» PASSAGE TO READ
Cruel Hand of Fate
Steve Louw and I have been making records for many years now. When I introduced him to Joe Bonamassa in Vienna more than a decade ago, they got along very well. When Steve had the opportunity to invite Joe to play on his records, Joe was enamoured with Steve’s style and was happy to be a part of it. I think Joe has now played on three or four of Steve’s albums, and it’s always a thrill for us all. It’s a meeting of minds.
Kevin Shirley, producer
Between Time came out wonderfully. I truly love the album.
Bob Ludwig, 14 x Grammy Award winning mastering engineer
Before highways and cars people travelled by foot, horse and then train if you could afford it, or you could jump on board.
Steve Louw
Trains have a mystery to them, their rhythm coming from way off and then fading into the future. As a kid I used to put coins on the train tracks and feel the warm squashed coin in my hand as the train clacked away.
The song is about a traveling musician who feels that his time is running out. He needs to jump a ride to see his love one last time. The song has the rhythm of the train tracks and a nod to the journey we are all on.

» DATA

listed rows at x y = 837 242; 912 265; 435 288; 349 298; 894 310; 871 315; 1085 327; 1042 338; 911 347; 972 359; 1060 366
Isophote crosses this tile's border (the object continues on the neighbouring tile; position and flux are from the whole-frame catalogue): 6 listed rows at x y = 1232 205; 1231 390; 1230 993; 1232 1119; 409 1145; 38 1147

» PROBLEMS TO WORK ON
- 1) In the text about the song "Cruel Hand of Fate," in which city did Kevin Shirley introduce Steve Louw to Joe Bonamassa?
- 2) Carry on writing the text about the song "Cruel Hand of Fate" from where it stops.

» RESULTS FOR THE EXERCISE
- 1) Vienna

- 2)
Joe Bonamassa plays a beautiful country style solo which fits right in with the mystery behind “Cruel Hand of Fate.” Using a Fender Telecaster B Bender guitar, an invention which by moving the guitar’s bridge conjures a pedal steel effect, creates a counterpoint to the song’s brooding slide guitar.
Killers
“Killers” reflects the madness of waging war on each other. The song was written after hearing an audio clip of intercepted radio chatter in the first few weeks of the Russian invasion of Ukraine, the intense guitar-driven track’s energy evokes feelings of helplessness and rage.
Steve Louw
I wanted the song to feel spiritual, powerful, and cutting and exist on different time planes. When we recorded Killers, it felt like we were stepping across into an earlier flickering time.
Doug Lancio’s overdriven Harmony Rocket guitar locks with Steve’s acoustic and Rob McNelley’s soulful slide guitar to create a powerful sonic statement of rage and grief.
Kevin Shirley (producer)
The sound of this track is what I love about making records. World class musicians together, creating art. Capturing those moments and being part of that experience never grows old.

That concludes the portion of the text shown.